The FTD Disorders Registry and The Association for Frontotemporal Degeneration (AFTD) have developed a partnership to present educational webinars for the FTD community called “Perspectives in FTD Research.”
“AFTD and the Registry share the aim of educating the community about research and connecting people with opportunities to participate,” noted Dianna Wheaton, M.S., Ph.D., CHES, director of the FTD Disorders Registry.
The first jointly hosted webinar, “Gene Therapy in FTD,” was presented on Thursday, December 3, 2020, using AFTD’s Go To Webinar platform and facilitated by Dr. Wheaton. The topic was chosen because gene therapy is showing promise for treating a wide range of diseases, and related clinical trials are emerging for FTD.
“Our first webinar provided information on frontotemporal degeneration and gene mutations, and specifically about gene therapy,” Dr. Wheaton said. “Prevail’s PROCLAIM study is the first of its kind to reach Phase 2 in treating persons diagnosed with a progranulin mutation (GRN).”
The presenters were Eric Roberson, M.D., Ph.D., a neurologist at the University of Alabama at Birmingham (UAB), and Olga Uspenskaya, M.D., a neurologist with Prevail Therapeutics.
A replay is available to watch this 90-minute presentation.
Dr. Uspenskaya is a neurologist and serves at Prevail Therapeutics as Vice President, Clinical Development. Prior to joining Prevail Therapeutics, she served as senior medical director at IQVIA where she was responsible for the medical strategy of the neurology portfolio and was overseeing the execution of CNS clinical trials across different stages of clinical development.
Dr. Uspenskaya earned her M.D. and completed a residency in neurology at the First Moscow State Medical University. Subsequently, she completed a Ph.D. program in neurosciences at First Moscow State Medical University and Ludwig-Maximilians University, Munich, Germany; and a postdoctoral fellowship at the Sorbonne University Hospital Pitié-Salpêtrière, Paris, France. Her research was mainly on understanding of early phases of Alzheimer’s disease and validation of clinical biomarkers of neurodegeneration.
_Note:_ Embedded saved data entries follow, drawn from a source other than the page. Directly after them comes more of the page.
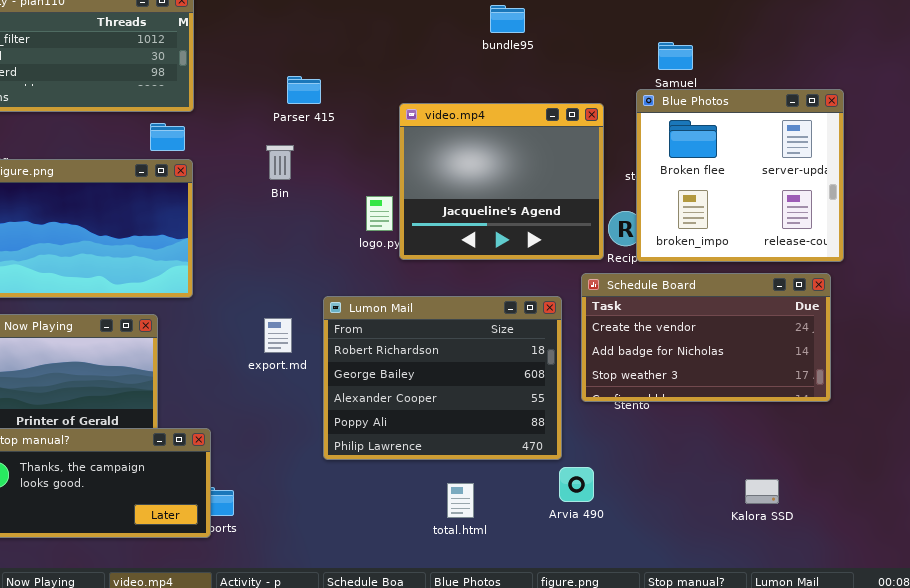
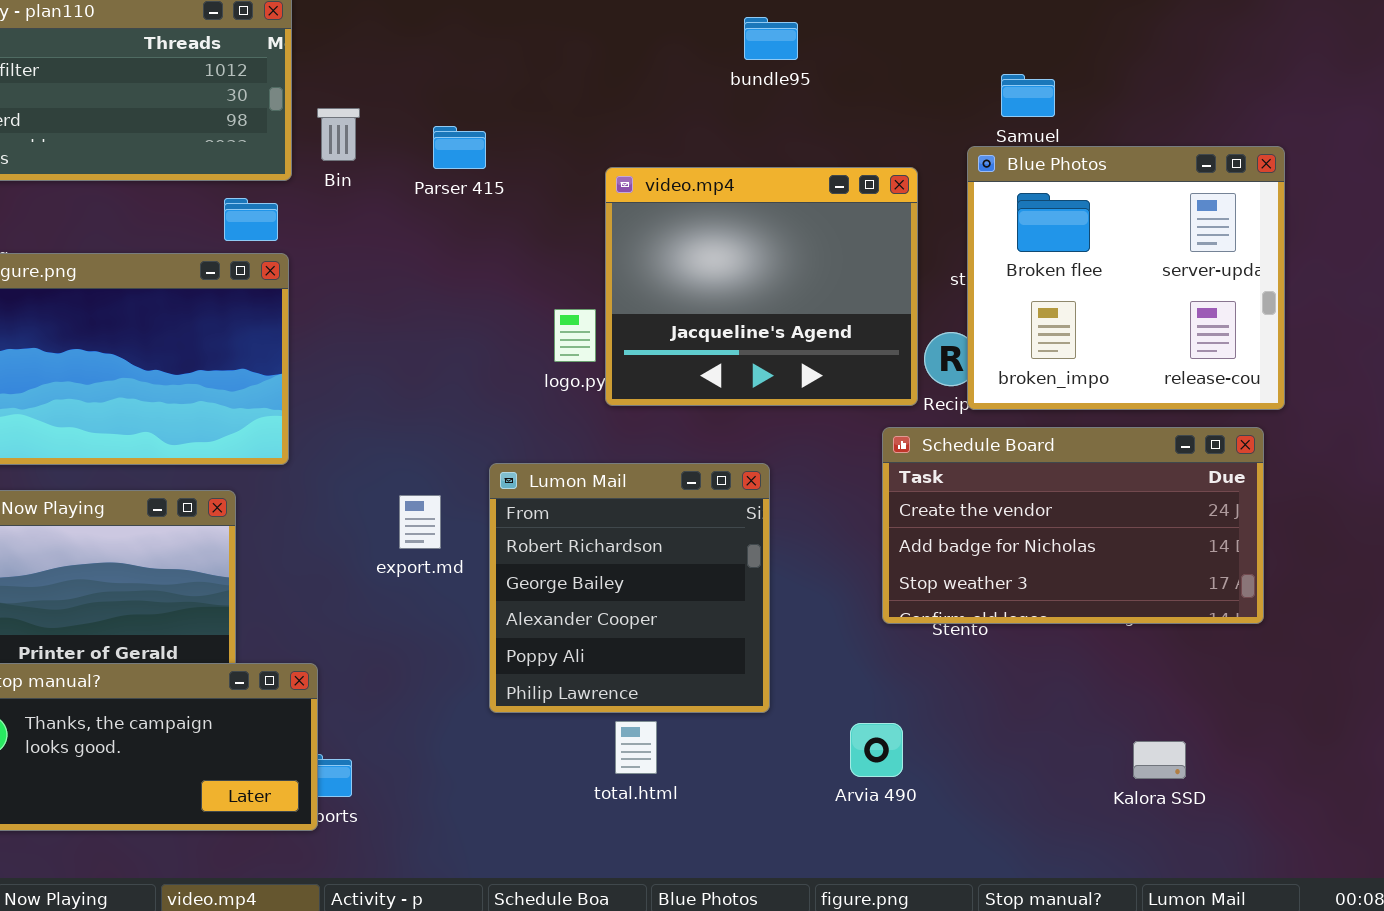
Bin: [266,145,294,180] -> [317,108,360,161], moved
Lumon Mail: [323,296,562,460] -> [489,463,770,713], resized
total.html: [447,483,474,518] -> [615,721,657,774], moved

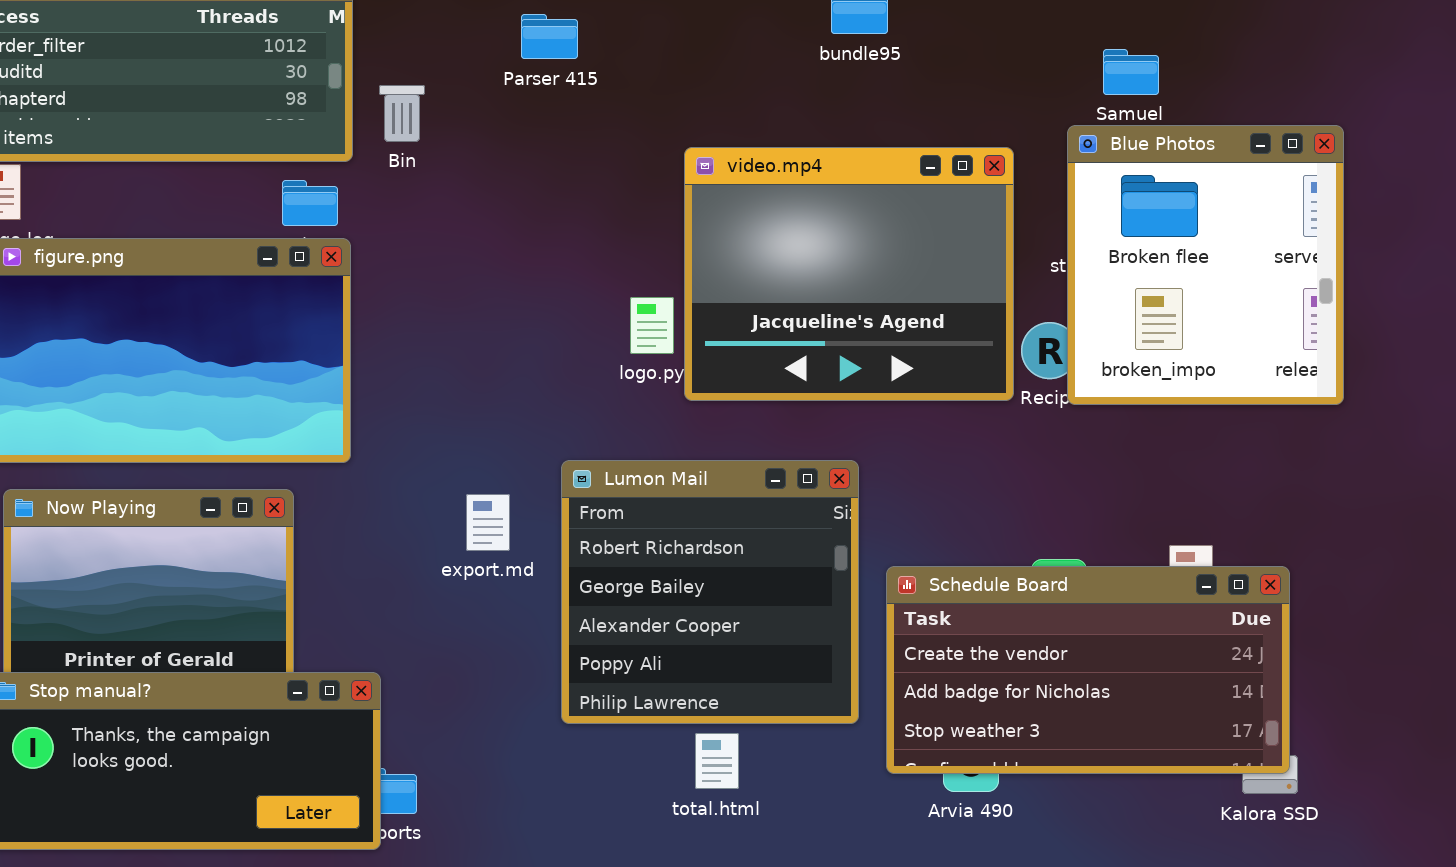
Parser 415: [433,126,486,169] -> [521,14,578,59], moved
Blue Photos: [967,146,1285,410] -> [1067,125,1344,405], resized
Schedule Board: [882,427,1264,624] -> [886,566,1290,774], moved

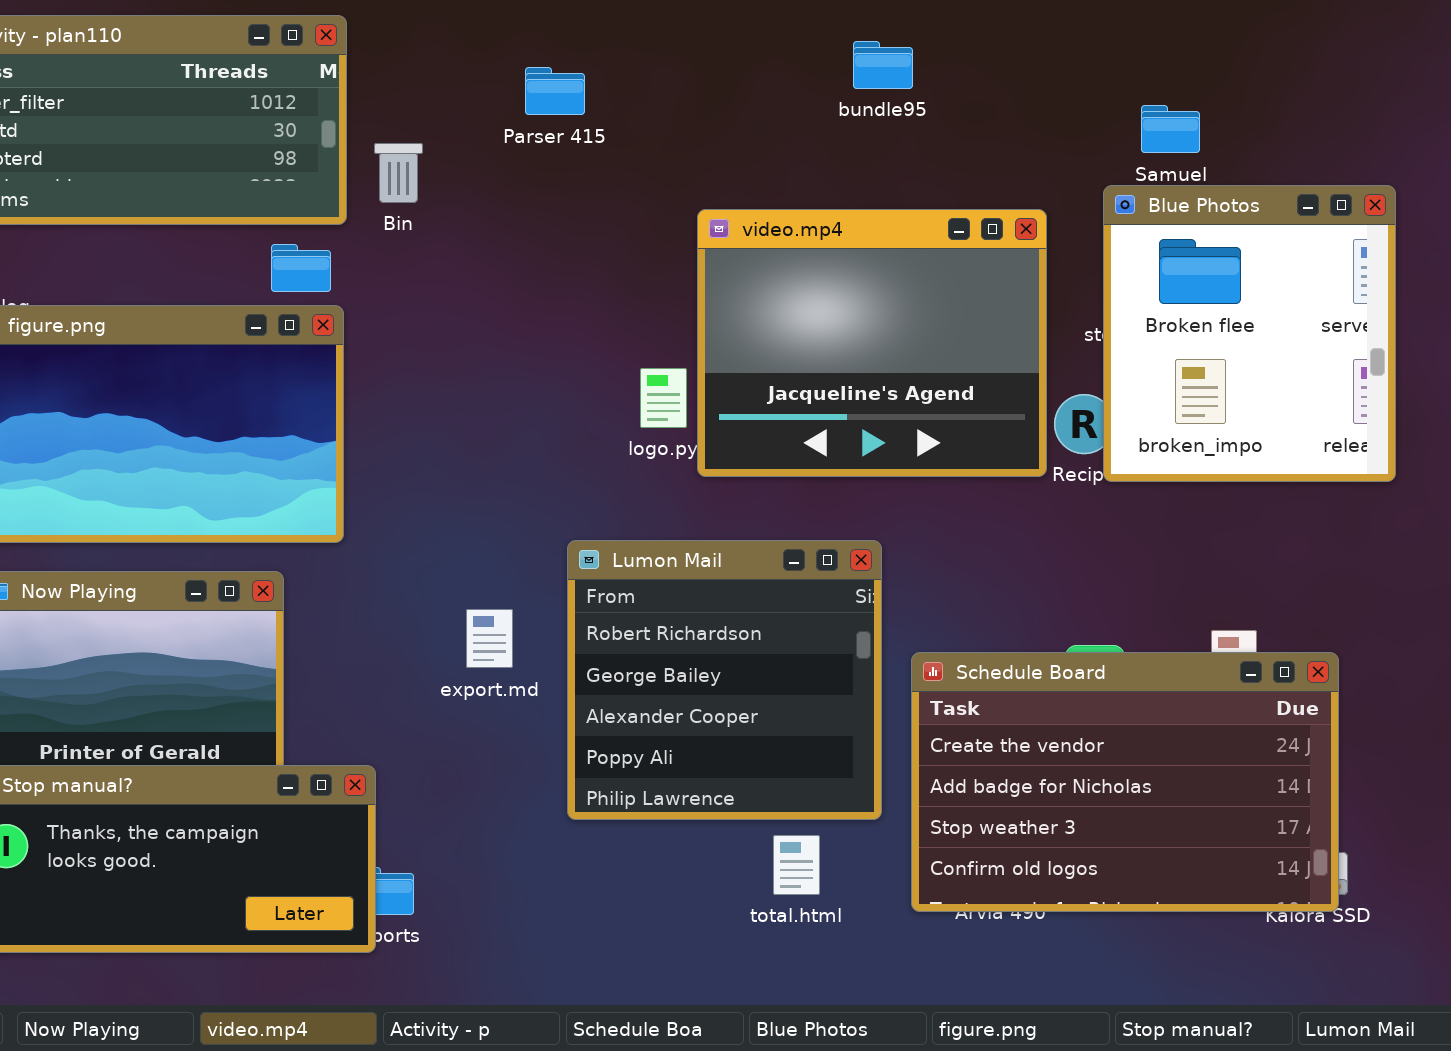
export.md: [466,494,510,551] -> [466,609,513,668], moved
Schedule Board: [886,566,1290,774] -> [911,652,1339,912], resized
total.html: [695,733,739,789] -> [773,835,820,895], moved

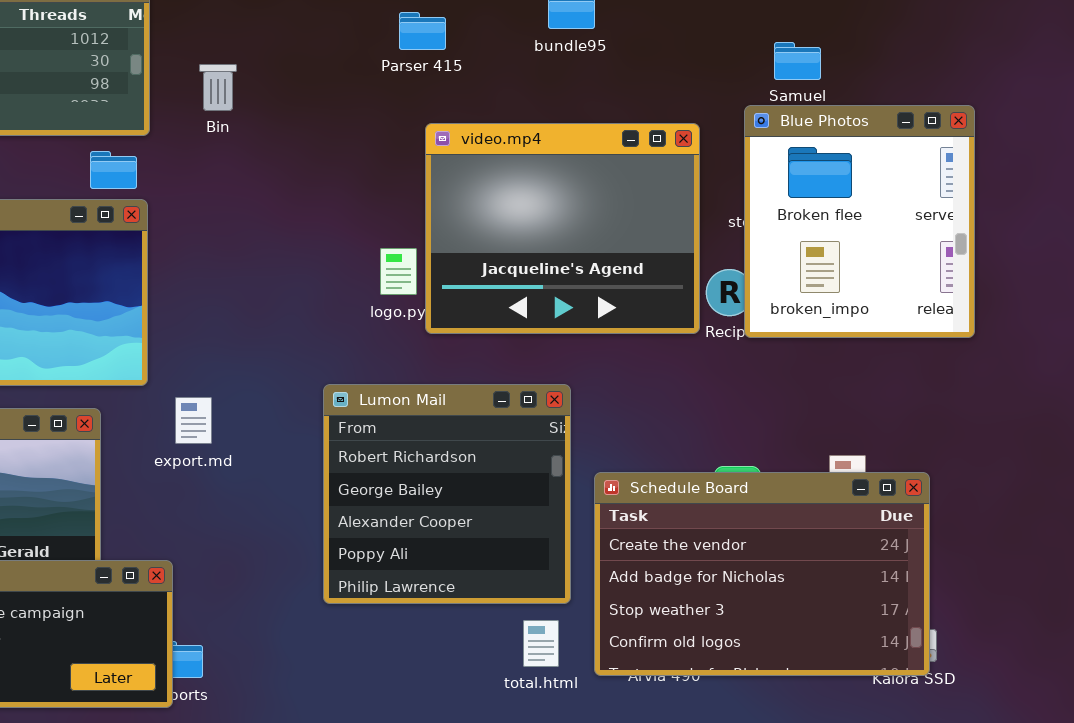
Parser 415: [525,67,585,115] -> [399,12,446,50], moved
Bin: [374,143,423,203] -> [199,64,237,111], moved
export.md: [466,609,513,668] -> [175,397,212,444], moved
total.html: [773,835,820,895] -> [523,620,559,667], moved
During her clinical and research career, Dr. Uspenskaya held academic positions which included research grants and lecturing on neurology topics. She has published in peer-reviewed clinical related journals, contributed to chapters in neurology textbooks, and presented at neurology conferences worldwide.
Dr. Roberson is a physician-scientist dedicated to reducing the impact of age-related cognitive impairment. The Roberson Lab studies the neurobiology of Alzheimer’s disease (AD) and frontotemporal dementia (FTD), with a focus on understanding the cellular and molecular mechanisms of these disorders and identifying new therapeutic strategies. Focus areas include tau and its binding partners in neuronal dysfunction in AD, the mechanisms by which genetic risk factors drive AD, and how progranulin deficiency causes FTD.
Dr. Roberson received his A.B. with highest honors from Princeton University and then earned his M.D. and Ph.D. in neuroscience at Baylor College of Medicine where he studied molecular mechanisms of learning and memory. He completed a residency in neurology at the University of California San Francisco, where he also served as Chief Resident in Neurology. After residency, he completed a clinical fellowship in behavioral neurology with Dr. Bruce Miller at UCSF and resumed basic research in the laboratory of Dr. Lennart Mucke at the Gladstone Institute of Neurological Disease, initiating his current studies of neurodegenerative disease using mouse models. He joined the neurology faculty at UAB in 2008.
In addition to directing his laboratory, Dr. Roberson directs the UAB Alzheimer’s Disease Center and the Center for Neurodegeneration and Experimental Therapeutics. Dr. Roberson also cares for patients with memory disorders and dementia at the Kirklin Clinic and directs clinical trials related to tauopathies.